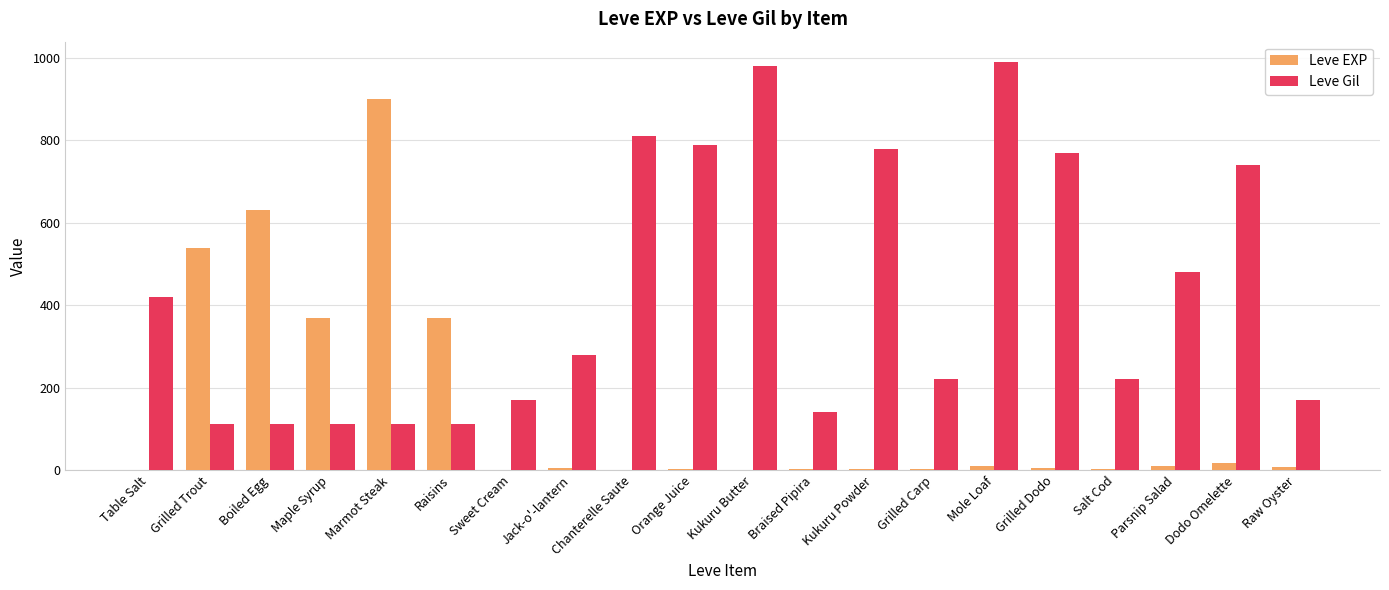

True or false: Leve Gil has a value of 140 at Braised Pipira.

True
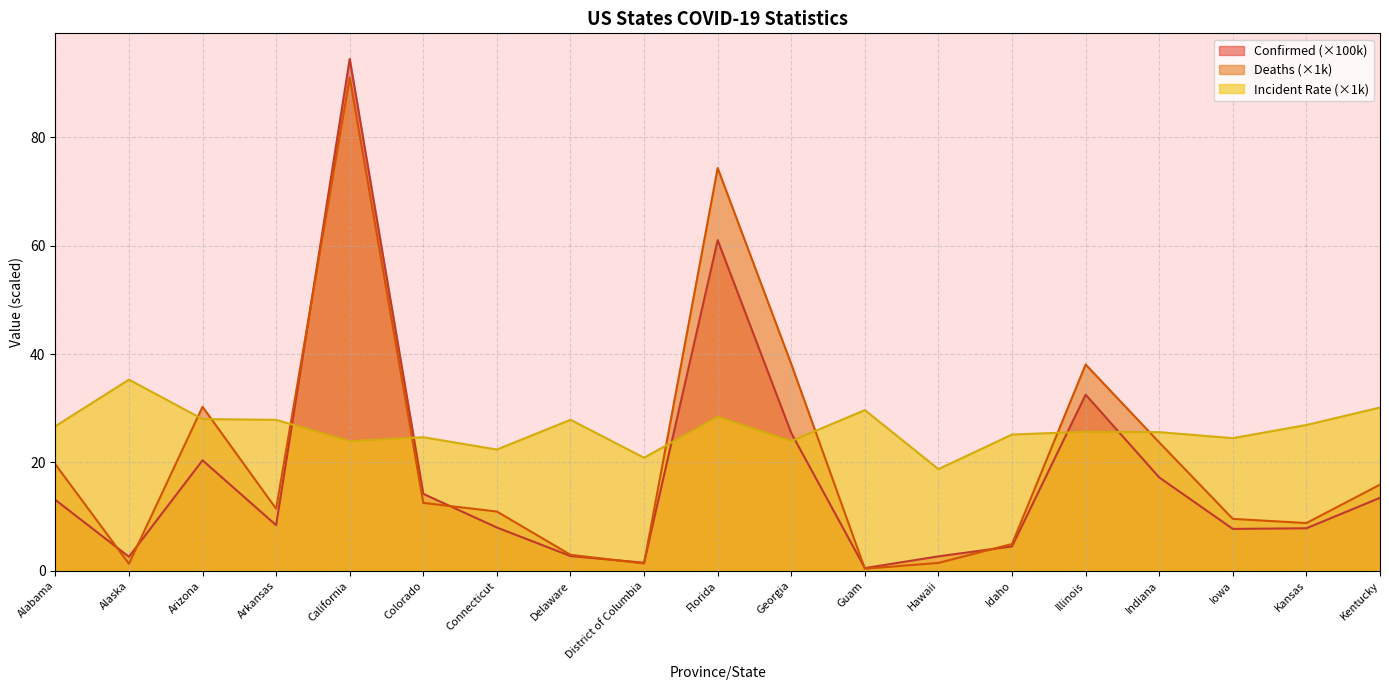

True or false: Deaths has a value of 23.7 at Indiana.

True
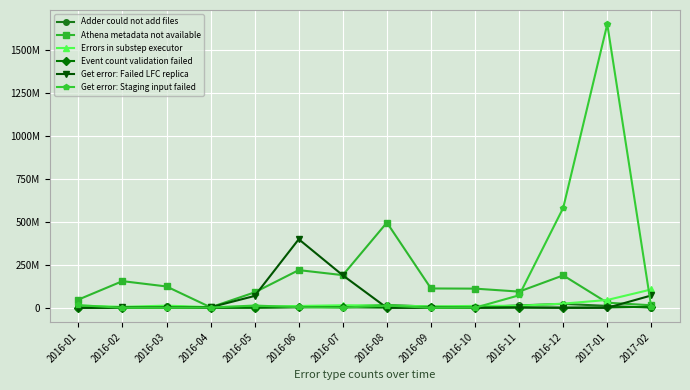

Reading left to right, extract all data points from this chart.

Adder could not add files: 2016-01=460016	2016-02=423696	2016-03=8813728	2016-04=408464	2016-05=343888	2016-06=3056336	2016-07=6968160	2016-08=16909024	2016-09=6877328	2016-10=3186592	2016-11=14255616	2016-12=22973520	2017-01=11353664	2017-02=984720
Athena metadata not available: 2016-01=47990880	2016-02=155497056	2016-03=124468048	2016-04=3048960	2016-05=90111072	2016-06=219802896	2016-07=190417424	2016-08=496623264	2016-09=112827312	2016-10=111907920	2016-11=94534208	2016-12=189073472	2017-01=29827680	2017-02=14964992
Errors in substep executor: 2016-01=13063200	2016-02=5937472	2016-03=12816752	2016-04=4093136	2016-05=7257696	2016-06=10927344	2016-07=14914656	2016-08=13609344	2016-09=8454480	2016-10=11268944	2016-11=12186912	2016-12=24576112	2017-01=45822912	2017-02=107177968
Event count validation failed: 2016-01=253088	2016-02=394752	2016-03=2356256	2016-04=718432	2016-05=1709088	2016-06=4710976	2016-07=3154304	2016-08=1160288	2016-09=2242128	2016-10=668560	2016-11=1705344	2016-12=1447600	2017-01=2151056	2017-02=6015104
Get error: Failed LFC replica: 2016-01=33792	2016-02=2075968	2016-03=2656	2016-04=3328976	2016-05=69307168	2016-06=399718768	2016-07=189287760	2016-08=18368	2016-09=10320	2016-10=26176	2016-11=2125456	2016-12=0	2017-01=61072	2017-02=72159360
Get error: Staging input failed: 2016-01=15502096	2016-02=57552	2016-03=0	2016-04=1699584	2016-05=13350272	2016-06=3712384	2016-07=1202512	2016-08=13490864	2016-09=44400	2016-10=817264	2016-11=73042544	2016-12=582043024	2017-01=1652393488	2017-02=2329456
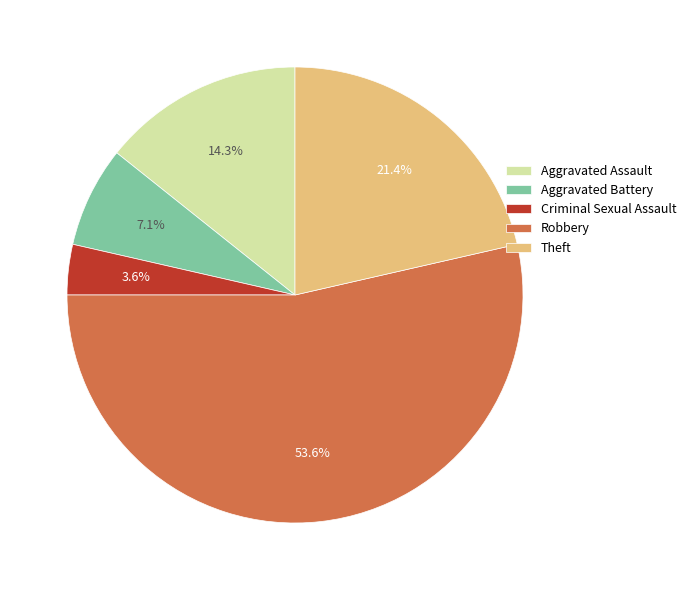

Which has a higher value, Aggravated Battery or Robbery?

Robbery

────────────────

- **Problem**
Arrange the entries above as a JSON list of strings, with one string for each line. Leave out blank lines and the picture markers.

- **Answer to this problem**
[
  "True or false: Leve Gil has a value of 140 at Braised Pipira.",
  "True",
  "True or false: Deaths has a value of 23.7 at Indiana.",
  "True",
  "Reading left to right, extract all data points from this chart.",
  "Adder could not add files: 2016-01=460016\t2016-02=423696\t2016-03=8813728\t2016-04=408464\t2016-05=343888\t2016-06=3056336\t2016-07=6968160\t2016-08=16909024\t2016-09=6877328\t2016-10=3186592\t2016-11=14255616\t2016-12=22973520\t2017-01=11353664\t2017-02=984720",
  "Athena metadata not available: 2016-01=47990880\t2016-02=155497056\t2016-03=124468048\t2016-04=3048960\t2016-05=90111072\t2016-06=219802896\t2016-07=190417424\t2016-08=496623264\t2016-09=112827312\t2016-10=111907920\t2016-11=94534208\t2016-12=189073472\t2017-01=29827680\t2017-02=14964992",
  "Errors in substep executor: 2016-01=13063200\t2016-02=5937472\t2016-03=12816752\t2016-04=4093136\t2016-05=7257696\t2016-06=10927344\t2016-07=14914656\t2016-08=13609344\t2016-09=8454480\t2016-10=11268944\t2016-11=12186912\t2016-12=24576112\t2017-01=45822912\t2017-02=107177968",
  "Event count validation failed: 2016-01=253088\t2016-02=394752\t2016-03=2356256\t2016-04=718432\t2016-05=1709088\t2016-06=4710976\t2016-07=3154304\t2016-08=1160288\t2016-09=2242128\t2016-10=668560\t2016-11=1705344\t2016-12=1447600\t2017-01=2151056\t2017-02=6015104",
  "Get error: Failed LFC replica: 2016-01=33792\t2016-02=2075968\t2016-03=2656\t2016-04=3328976\t2016-05=69307168\t2016-06=399718768\t2016-07=189287760\t2016-08=18368\t2016-09=10320\t2016-10=26176\t2016-11=2125456\t2016-12=0\t2017-01=61072\t2017-02=72159360",
  "Get error: Staging input failed: 2016-01=15502096\t2016-02=57552\t2016-03=0\t2016-04=1699584\t2016-05=13350272\t2016-06=3712384\t2016-07=1202512\t2016-08=13490864\t2016-09=44400\t2016-10=817264\t2016-11=73042544\t2016-12=582043024\t2017-01=1652393488\t2017-02=2329456",
  "Which has a higher value, Aggravated Battery or Robbery?",
  "Robbery"
]